= Action item =
Please answer from the piece on "The Walking Dead": who replaced Darabont as the person running the show?

= Selected extract =
>>>>>
Comparisons will, and should, be drawn between “The Walking Dead” and FX’s “American Horror Story.” Though each show is highly entertaining in its own way and a bona fide hit for its network, “American Horror” seems to be trying harder — perhaps too hard — to scare its audience and to be some sort of pop-culture metaphor for our day.

The best TV shows, though, usually turn into cultural mirrors by accident. That’s what’s happening to AMC’s other marquee dramas. Just in the past week, New America Foundation scholar Gregory Rodriguez floated the idea that “Mad Men” is so appealing because it takes us back to an era where “there’s still an authority figure to rebel against,” an impulse being acted out in the tea party and Occupy Wall Street movements.

And Adam Sternbergh likened chemistry teacher turned meth king Walt White, of “Breaking Bad,” to Bernie Madoff or one of the mortgage bundlers on Wall Street — “basically anyone who allows the temptation to be a kingpin to overwhelm and ultimately demolish his moral compass,” he wrote on NYTimes.com.

It’s too soon to say if “The Walking Dead” will yield that much meaning to pundits and graduate students, but its timing is certainly good. The first show I thought of when I saw the “Dead” pilot was “Jericho,” a post-nuke thriller that aired for two seasons on CBS (and whose co-star Lennie James also had a part on “The Walking Dead”). But “Jericho” was a product of the post-9/11, friend-or-foe conspiracy school, not unlike Fox’s “Terra Nova.”

By contrast, the humans on “The Walking Dead” aren’t squaring off against other humans. And there’s little doubt to Rick Grimes, or anyone else, who the enemy is. It’s the slow-moving malcontent that wants them for dinner.

There’s a dynamic in “The Walking Dead” of a world spinning out of control in super-slo-mo, with even the best people unable to do much more than be heroes to those around them. And that fits these times to a tee.

As Season 2 begins, Rick and his ragtag remnant decide they’ve had it with the traffic jams and wandering mutant hordes of Atlanta, so they strike out for the country of north Georgia. If you’re thinking “Deliverance,” rest assured, so are the show’s producers. They’re also thinking of new ways to gross us out.

The signature moment for blood-and-guts fans involves Sophia (Madison Lintz), who with her mother is in the care of the Grimes family. She goes running into the woods, and when Rick finds a zombie where Sophia used to be, he kills it (again). And when he uncovers fresh flesh on the creature’s teeth … well, let’s just say he wants to be absolutely sure she didn’t wind up inside.

“The Walking Dead” shows every sign of continuing to be in capable hands, even though those hands no longer belong to Darabont, who created and ran the show its first season. He was fired in July and replaced by Glen Mazzara, a veteran of FX’s “The Shield.”

Darabont reportedly refused to make cuts to “The Walking Dead’s” budget, and it’s hard to blame him. After all, the show is bigger than “Mad Men” or “Breaking Bad,” with 6 million viewers tuning in for the finale and the largest 18- to 49-year-old audience (whom advertisers love) of any scripted cable show in history. And at $2.8 million per episode, its costs are lower than those other two.

But as industry sage Joe Adalian noted this summer on New York magazine’s Vulture blog, the people running AMC are “largely new to the world of big-money TV deals.” And it seems they don’t know how to handle their newfound success.

After all, negotiations for future seasons of “Mad Men” earlier this year were also very public and also involved budget cuts. They dragged out so long that the show won’t be back until March 2012.

As for “Breaking Bad,” same story — haggles over money — with an unhappy ending: Another 16 episodes will be made and that’s it. The network, it would seem, is killing off a multiple Emmy winner just as it’s hitting its stride.

On the other hand, they promise to be 16 unforgettable hours of TV. How many shows can make that promise?

And soon fortunes may be changing at AMC. There are persistent rumors that its parent company is being shopped to media companies with deeper pockets. So despite what you’ve read, cable’s newest prestige network isn’t dead yet.
<<<<<
= Records supplied =
>>>>>
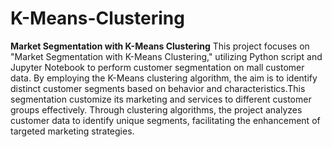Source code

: # K-Means-Clustering
**Market Segmentation with K-Means Clustering**
This project focuses on "Market Segmentation with K-Means Clustering," utilizing Python script and Jupyter Notebook to perform customer segmentation on mall customer data. By employing the K-Means clustering algorithm, the aim is to identify distinct customer segments based on behavior and characteristics.This segmentation customize its marketing and services to different customer groups effectively. Through clustering algorithms, the project analyzes customer data to identify unique segments, facilitating the enhancement of targeted marketing strategies.
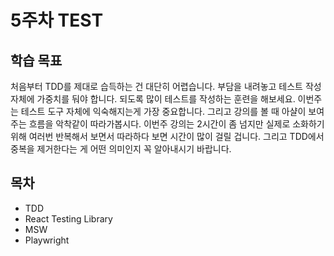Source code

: # 5주차 TEST

## 학습 목표
처음부터 TDD를 제대로 습득하는 건 대단히 어렵습니다. 부담을 내려놓고 테스트 작성 자체에 가중치를 둬야 합니다. 되도록 많이 테스트를 작성하는 훈련을 해보세요. 이번주는 테스트 도구 자체에 익숙해지는게 가장 중요합니다. 그리고 강의를 볼 때 아샬이 보여주는 흐름을 악착같이 따라가봅시다. 이번주 강의는 2시간이 좀 넘지만 실제로 소화하기 위해 여러번 반복해서 보면서 따라하다 보면 시간이 많이 걸릴 겁니다. 그리고 TDD에서 중복을 제거한다는 게 어떤 의미인지 꼭 알아내시기 바랍니다.

## 목차

- TDD
- React Testing Library
- MSW
- Playwright
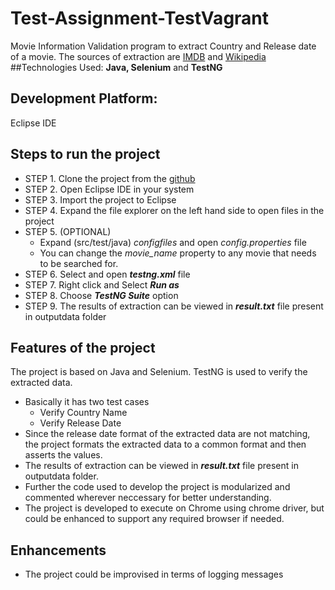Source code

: # Test-Assignment-TestVagrant
Movie Information Validation program to extract Country and Release date of a movie.
The sources of extraction are [IMDB](https://www.imdb.com/) and [Wikipedia](https://en.wikipedia.org/)
##Technologies Used:
__**Java, Selenium**__ and __**TestNG**__
## Development Platform:
Eclipse IDE
## Steps to run the project
- STEP 1. Clone the project from the [github](https://github.com/tejasabhi8/Test-Assignment-TestVagrant.git)
- STEP 2. Open Eclipse IDE in your system
- STEP 3. Import the project to Eclipse
- STEP 4. Expand the file explorer on the left hand side to open files in the project
- STEP 5. (OPTIONAL) 
    - Expand (src/test/java) *_configfiles_* and open *_config.properties_* file
    - You can change the _movie_name_ property to any movie that needs to be searched for.
- STEP 6. Select and open **_testng.xml_** file
- STEP 7. Right click and Select _**Run as**_
- STEP 8. Choose **_TestNG Suite_** option
- STEP 9. The results of extraction can be viewed in **_result.txt_** file present in outputdata folder

## Features of the project
The project is based on Java and Selenium. TestNG is used to verify the extracted data.
- Basically it has two test cases
  - Verify Country Name
  - Verify Release Date
- Since the release date format of the extracted data are not matching, the project formats the extracted data to a common format and then asserts the values.
- The results of extraction can be viewed in **_result.txt_** file present in outputdata folder.
- Further the code used to develop the project is modularized and commented wherever neccessary for better understanding.
- The project is developed to execute on Chrome using chrome driver, but could be enhanced to support any required browser if needed.

## Enhancements
- The project could be improvised in terms of logging messages
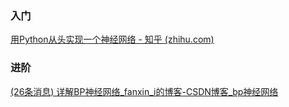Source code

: ### 入门

[用Python从头实现一个神经网络 - 知乎 (zhihu.com)](https://zhuanlan.zhihu.com/p/58964140)

### 进阶

[(26条消息) 详解BP神经网络_fanxin_i的博客-CSDN博客_bp神经网络](https://blog.csdn.net/fanxin_i/article/details/80212906)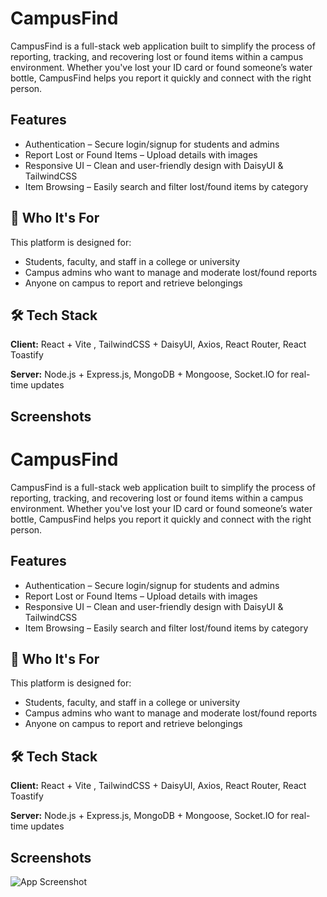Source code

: 
# CampusFind

CampusFind is a full-stack web application built to simplify the process of reporting, tracking, and recovering lost or found items within a campus environment. Whether you've lost your ID card or found someone’s water bottle, CampusFind helps you report it quickly and connect with the right person.




## Features

- Authentication – Secure login/signup for students and admins
- Report Lost or Found Items – Upload details with images
- Responsive UI – Clean and user-friendly design with DaisyUI & TailwindCSS
- Item Browsing – Easily search and filter lost/found items by category


## 👥 Who It's For

This platform is designed for:

-  Students, faculty, and staff in a college or university
-  Campus admins who want to manage and moderate lost/found reports
-  Anyone on campus to report and retrieve belongings


## 🛠️ Tech Stack

**Client:** React + Vite , TailwindCSS + DaisyUI, Axios, React Router, React Toastify

**Server:** Node.js + Express.js, MongoDB + Mongoose, Socket.IO for real-time updates


## Screenshots


# CampusFind

CampusFind is a full-stack web application built to simplify the process of reporting, tracking, and recovering lost or found items within a campus environment. Whether you've lost your ID card or found someone’s water bottle, CampusFind helps you report it quickly and connect with the right person.




## Features

- Authentication – Secure login/signup for students and admins
- Report Lost or Found Items – Upload details with images
- Responsive UI – Clean and user-friendly design with DaisyUI & TailwindCSS
- Item Browsing – Easily search and filter lost/found items by category


## 👥 Who It's For

This platform is designed for:

-  Students, faculty, and staff in a college or university
-  Campus admins who want to manage and moderate lost/found reports
-  Anyone on campus to report and retrieve belongings


## 🛠️ Tech Stack

**Client:** React + Vite , TailwindCSS + DaisyUI, Axios, React Router, React Toastify

**Server:** Node.js + Express.js, MongoDB + Mongoose, Socket.IO for real-time updates


## Screenshots

![App Screenshot](./github)









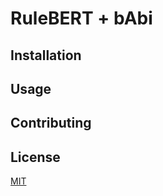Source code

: # RuleBERT + bAbi 


## Installation



## Usage



## Contributing


## License
[MIT](https://choosealicense.com/licenses/mit/)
<<<<<
= Result of this task =
Glen Mazzara, a veteran of FX's "The Shield."